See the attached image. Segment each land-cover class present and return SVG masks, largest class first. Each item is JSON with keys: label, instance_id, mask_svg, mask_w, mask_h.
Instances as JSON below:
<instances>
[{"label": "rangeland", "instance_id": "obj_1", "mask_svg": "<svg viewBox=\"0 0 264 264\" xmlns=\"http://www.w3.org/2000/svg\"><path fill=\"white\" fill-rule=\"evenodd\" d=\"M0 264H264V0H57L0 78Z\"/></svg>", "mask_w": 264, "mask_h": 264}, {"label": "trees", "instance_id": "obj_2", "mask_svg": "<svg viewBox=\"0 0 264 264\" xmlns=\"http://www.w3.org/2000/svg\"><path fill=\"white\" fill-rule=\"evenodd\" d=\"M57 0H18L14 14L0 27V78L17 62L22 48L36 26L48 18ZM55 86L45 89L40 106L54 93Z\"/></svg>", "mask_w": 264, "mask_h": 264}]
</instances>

* * *

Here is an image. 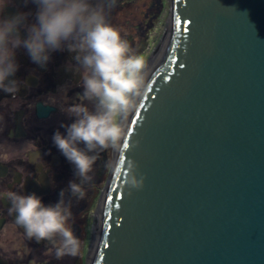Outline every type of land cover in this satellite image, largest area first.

**WHAT YOU HAVE TO DO**
Rewrite the lines from the one containing "See the attached" through the one containing "</instances>", inclusive, substituting "vector masks" for "SVG masks" and leaving everything else unchanged.

**TASK RESPONSE**
See the attached image. Segment each land-cover class present and return vector masks, largest class first. Each item is JSON with keys: label, instance_id, mask_svg, mask_w, mask_h.
Instances as JSON below:
<instances>
[{"label": "rangeland", "instance_id": "obj_1", "mask_svg": "<svg viewBox=\"0 0 264 264\" xmlns=\"http://www.w3.org/2000/svg\"><path fill=\"white\" fill-rule=\"evenodd\" d=\"M0 264H264V0H57L0 78Z\"/></svg>", "mask_w": 264, "mask_h": 264}, {"label": "trees", "instance_id": "obj_2", "mask_svg": "<svg viewBox=\"0 0 264 264\" xmlns=\"http://www.w3.org/2000/svg\"><path fill=\"white\" fill-rule=\"evenodd\" d=\"M57 0H18L14 14L0 27V78L17 62L22 48L36 26L48 18ZM55 86L45 89L40 106L54 93Z\"/></svg>", "mask_w": 264, "mask_h": 264}]
</instances>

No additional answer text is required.